Assigned task: Could you rewrite the listing with "view" replaced by "image" everywhere and nothing else changed? Leave the pictures out of your answer.

Provided material:

################

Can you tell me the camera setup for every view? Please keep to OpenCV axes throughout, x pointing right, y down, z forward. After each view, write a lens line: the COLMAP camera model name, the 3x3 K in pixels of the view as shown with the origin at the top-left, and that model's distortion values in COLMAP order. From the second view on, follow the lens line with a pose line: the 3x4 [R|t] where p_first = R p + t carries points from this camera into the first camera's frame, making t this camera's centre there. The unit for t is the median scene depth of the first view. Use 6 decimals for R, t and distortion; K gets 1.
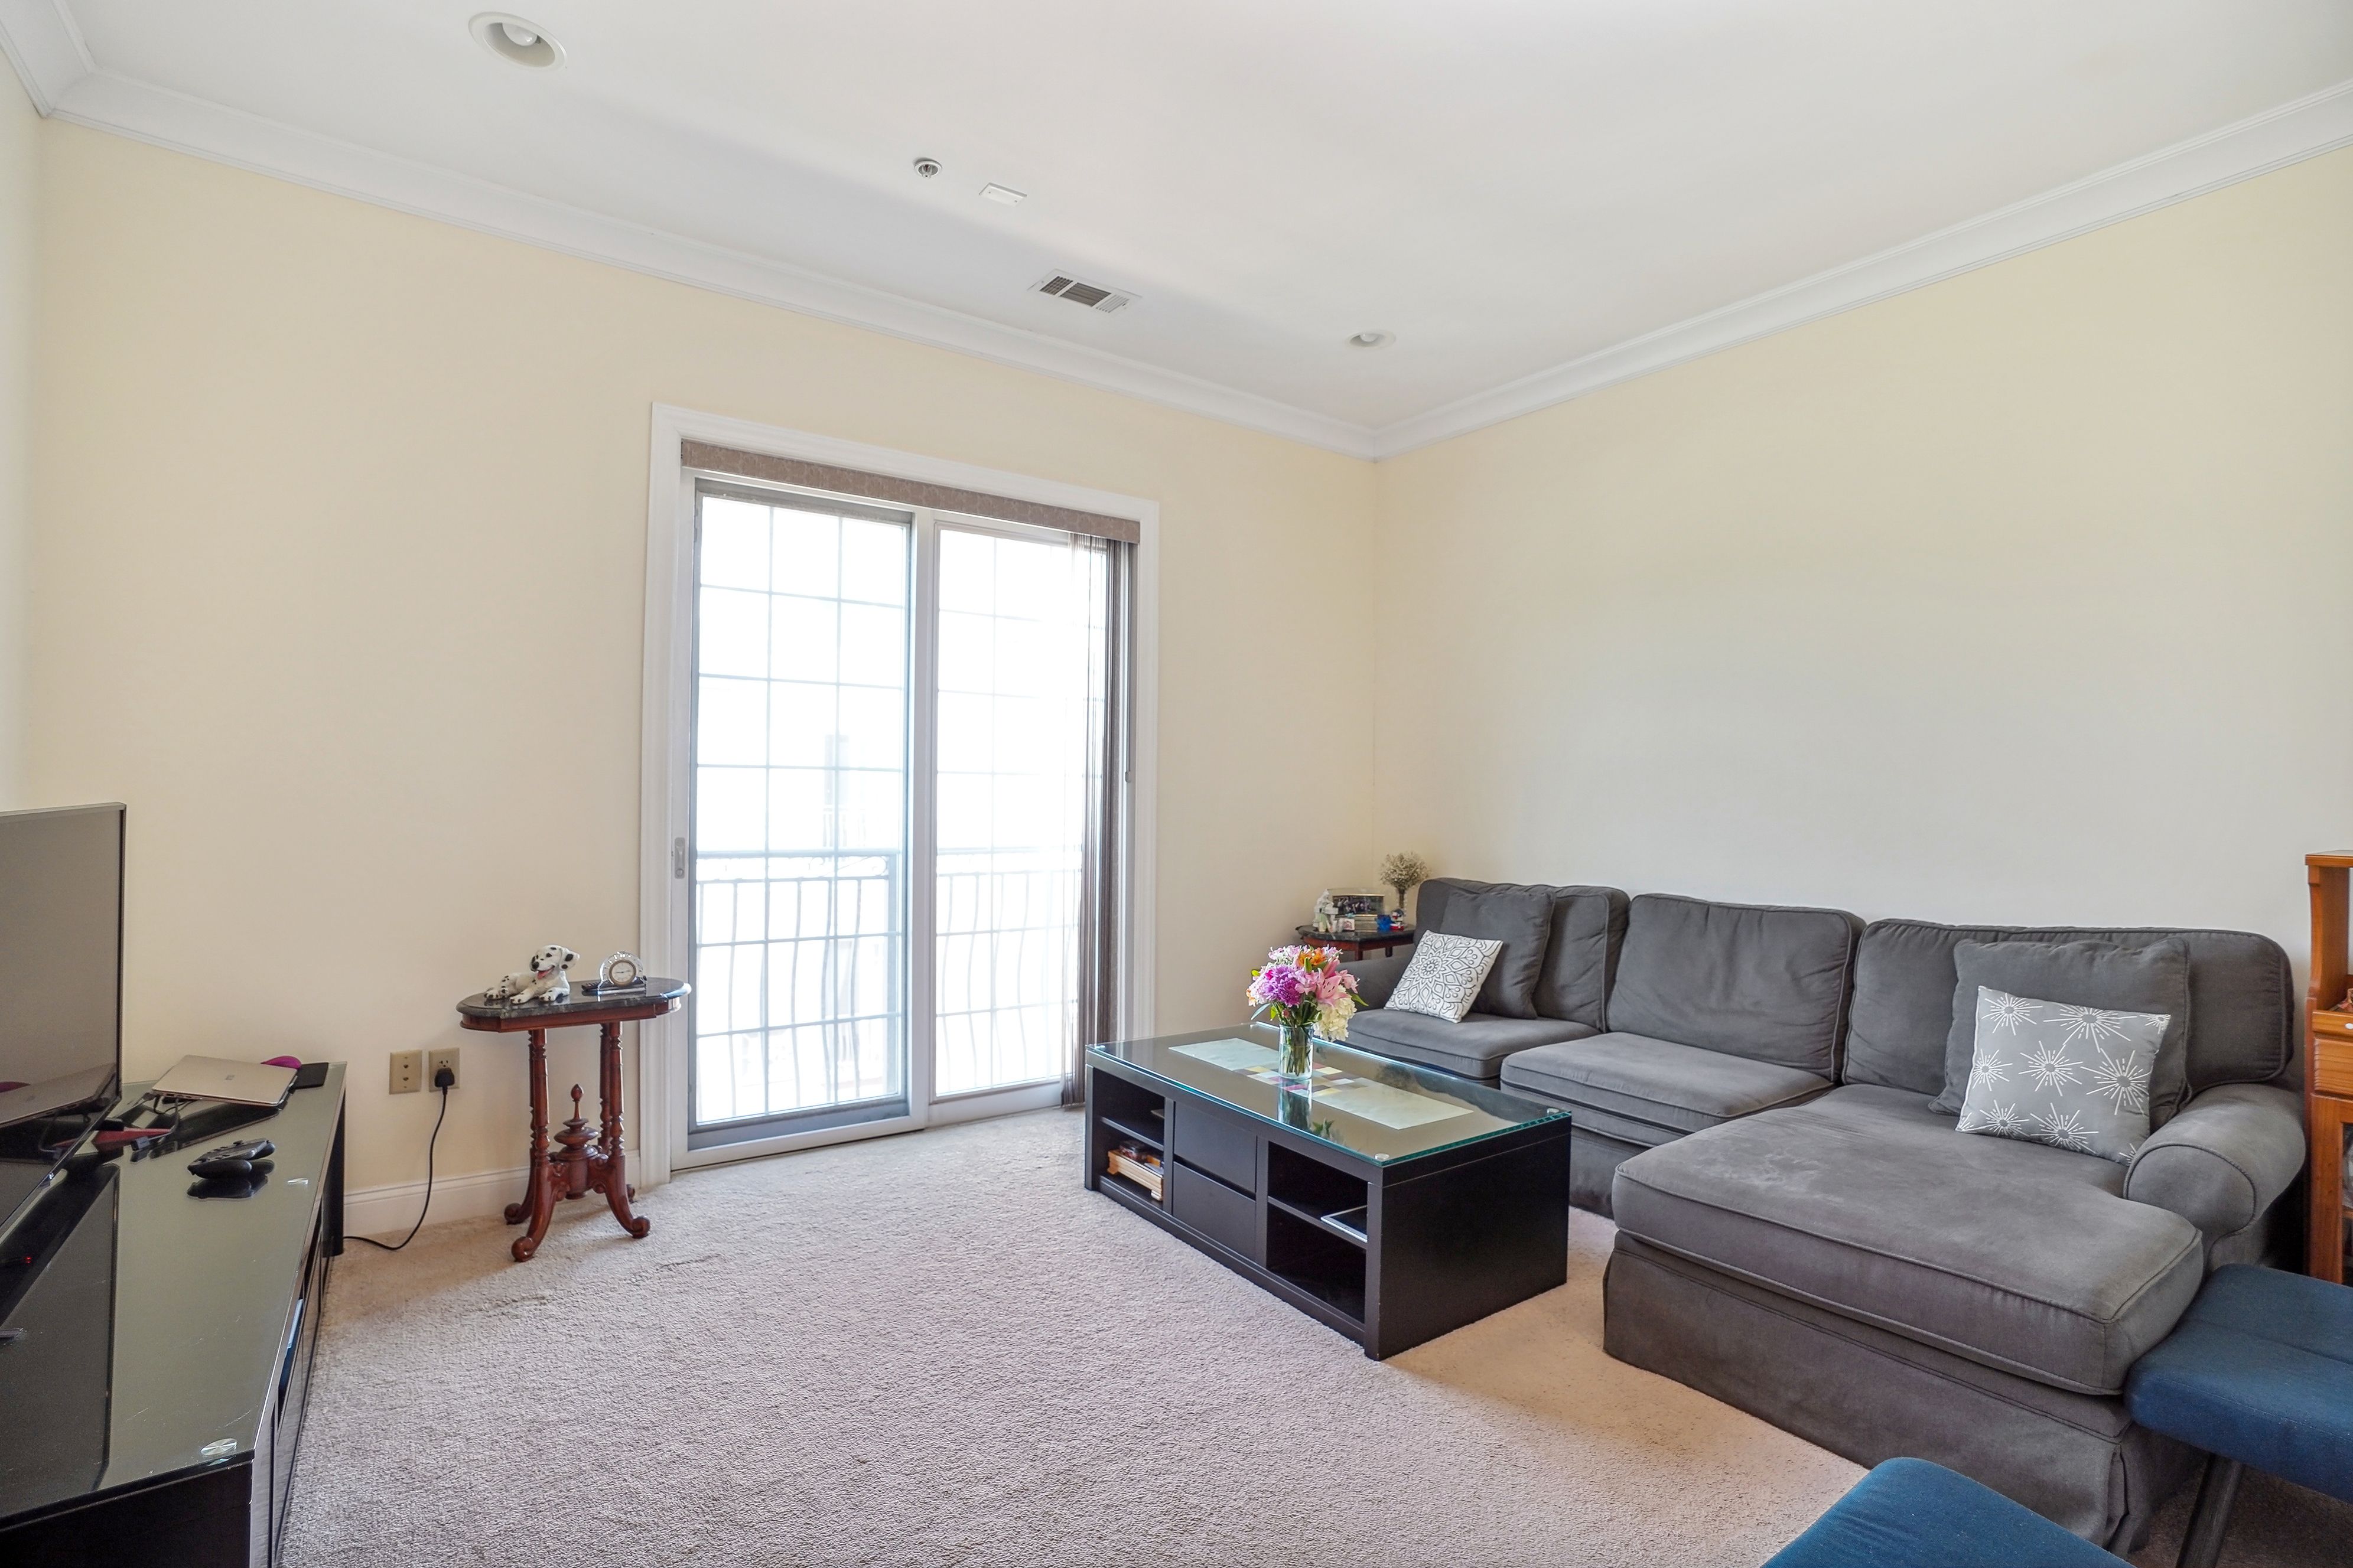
lens RADIAL K [[1109.0, 0, 1156.0], [0, 1109.0, 779.8], [0, 0, 1]] dist [0.002503, 0.000532]
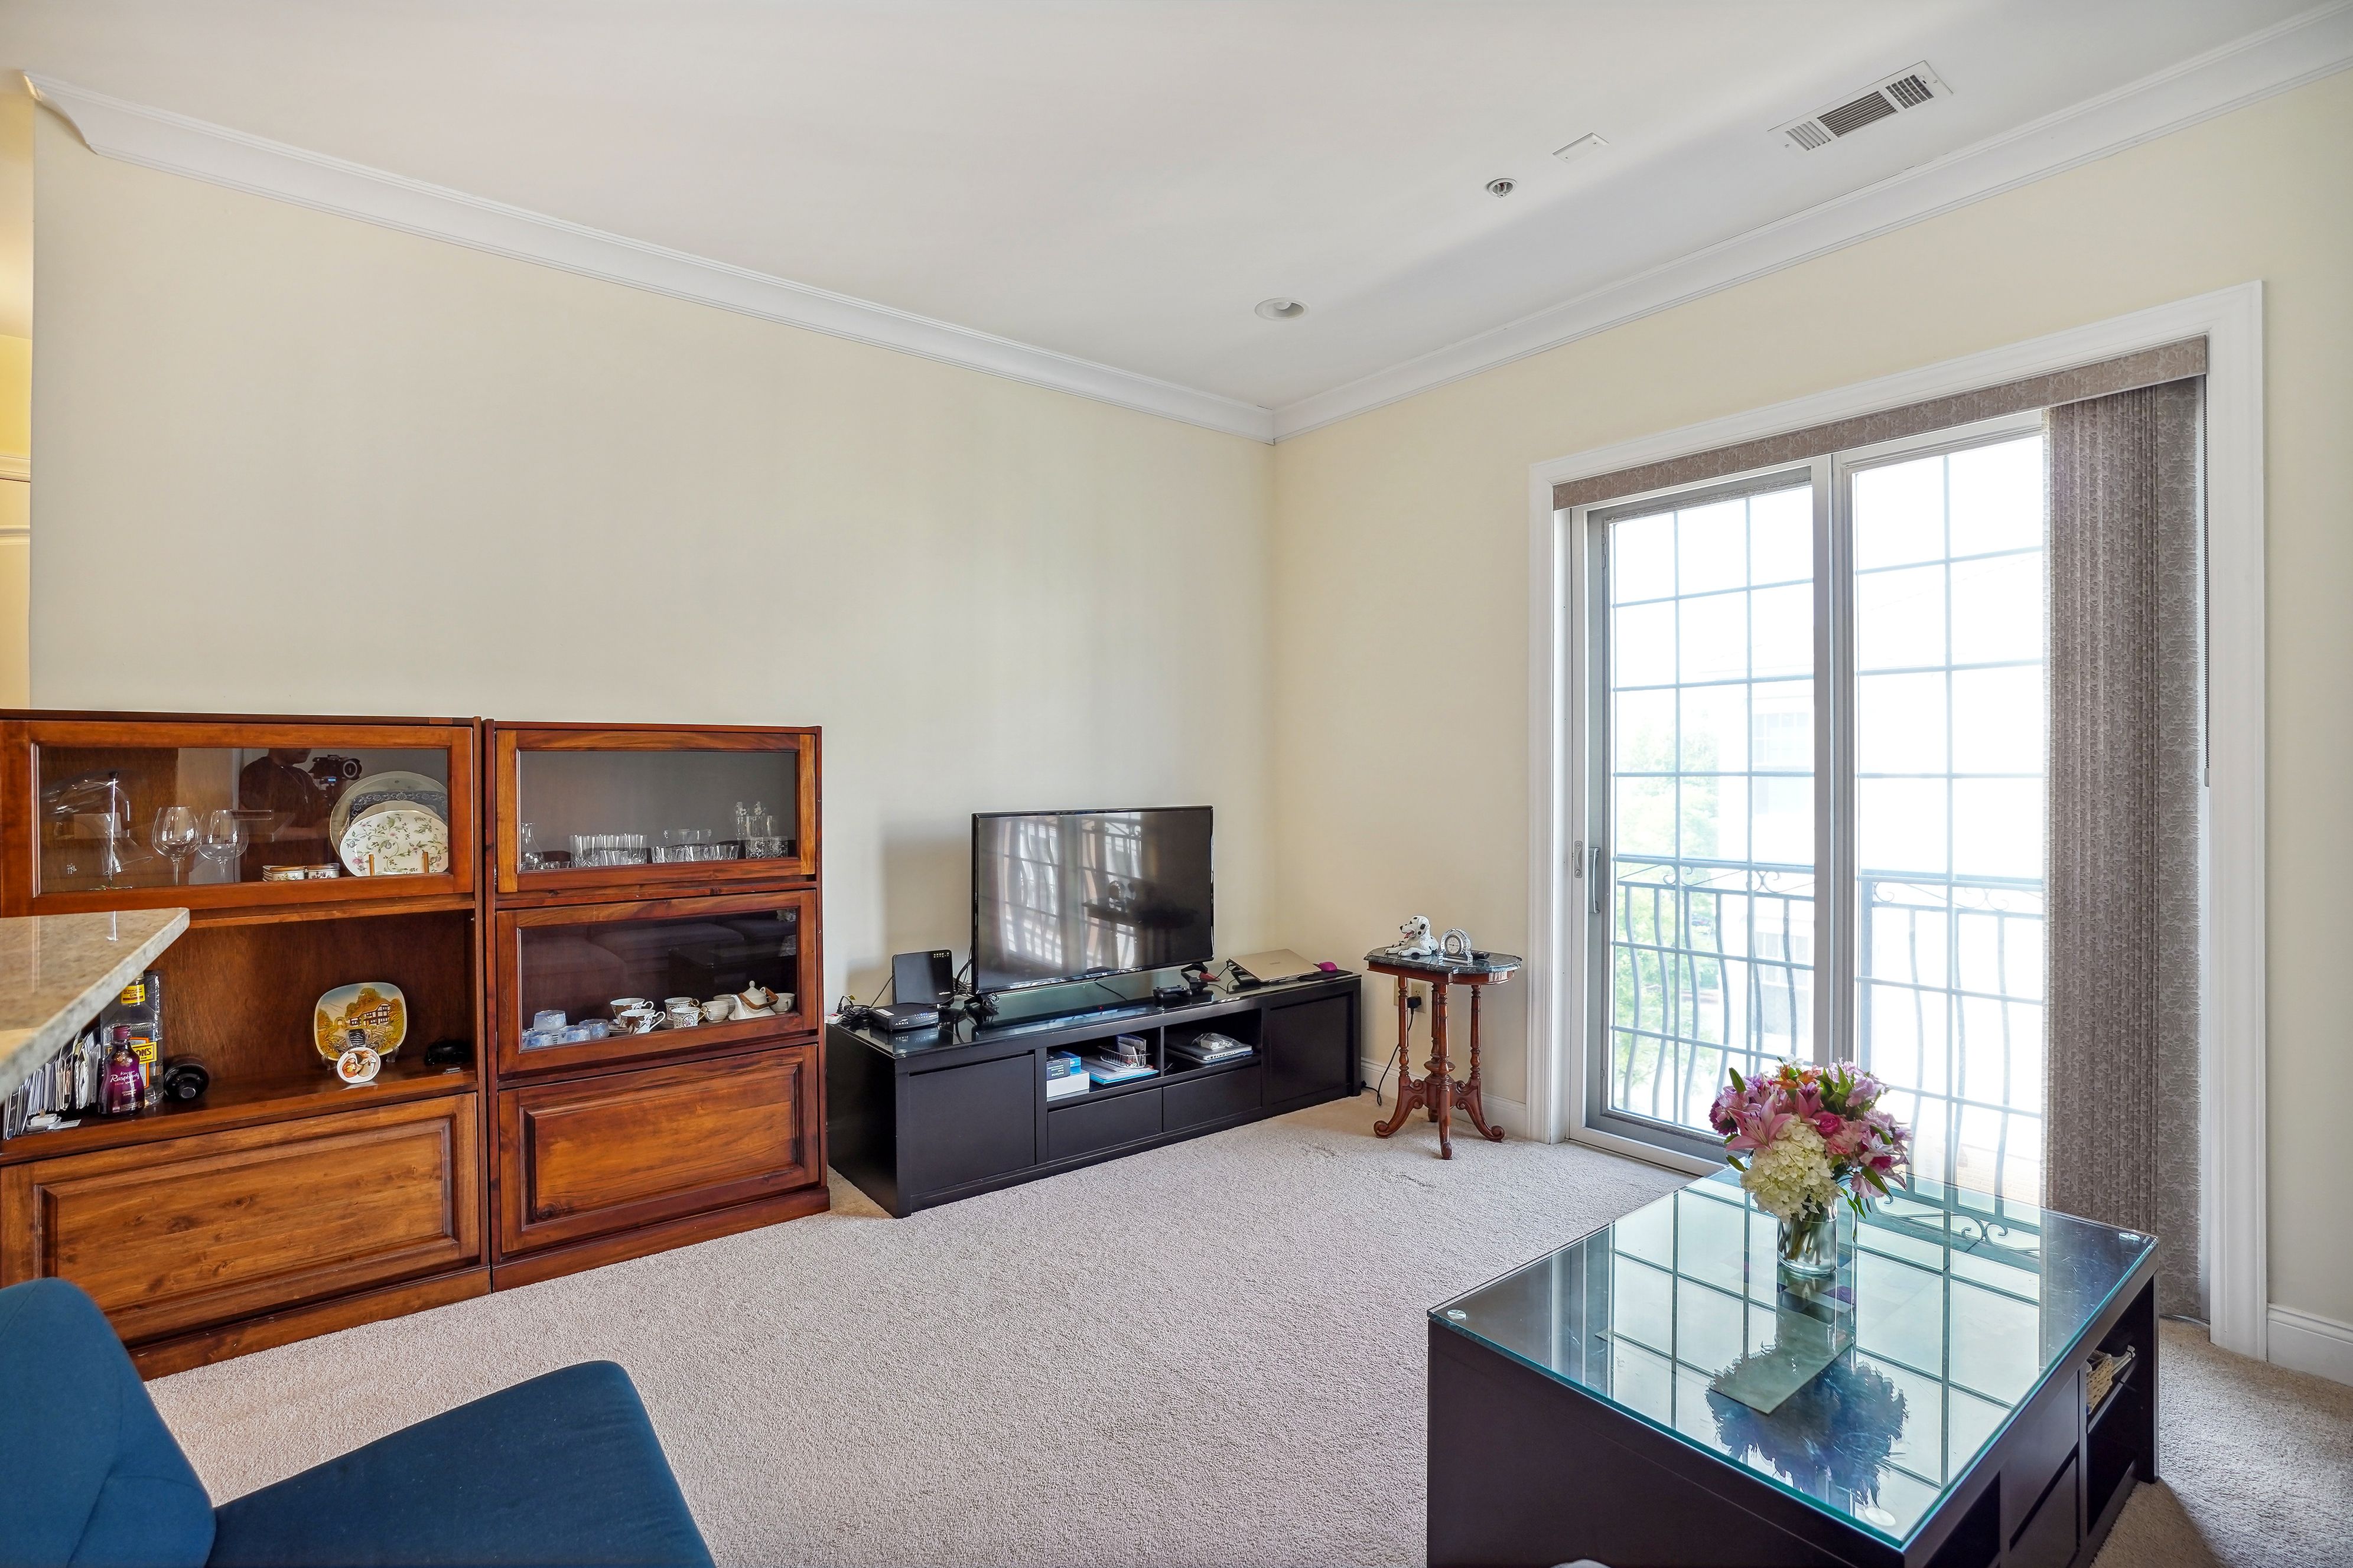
lens RADIAL K [[1109.0, 0, 1156.0], [0, 1109.0, 779.8], [0, 0, 1]] dist [0.002503, 0.000532]
pose [[0.085560, -0.025225, -0.996014, 0.573861], [0.004070, 0.999680, -0.024968, 0.014662], [0.996325, -0.001917, 0.085635, 0.439942]]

################

Completed exercise:
Can you tell me the camera setup for every image? Please keep to OpenCV axes throughout, x pointing right, y down, z forward. After each image, write a lens line: the COLMAP camera model name, the 3x3 K in pixels of the image as shown with the origin at the top-left, and that model's distortion values in COLMAP order. From the second image on, follow the lens line with a pose line: the 3x4 [R|t] where p_first = R p + t carries points from this camera into the first camera's frame, making t this camera's centre there. The unit for t is the median scene depth of the first image. Use 6 decimals for R, t and distortion; K gets 1.
lens RADIAL K [[1109.0, 0, 1156.0], [0, 1109.0, 779.8], [0, 0, 1]] dist [0.002503, 0.000532]
lens RADIAL K [[1109.0, 0, 1156.0], [0, 1109.0, 779.8], [0, 0, 1]] dist [0.002503, 0.000532]
pose [[0.085560, -0.025225, -0.996014, 0.573861], [0.004070, 0.999680, -0.024968, 0.014662], [0.996325, -0.001917, 0.085635, 0.439942]]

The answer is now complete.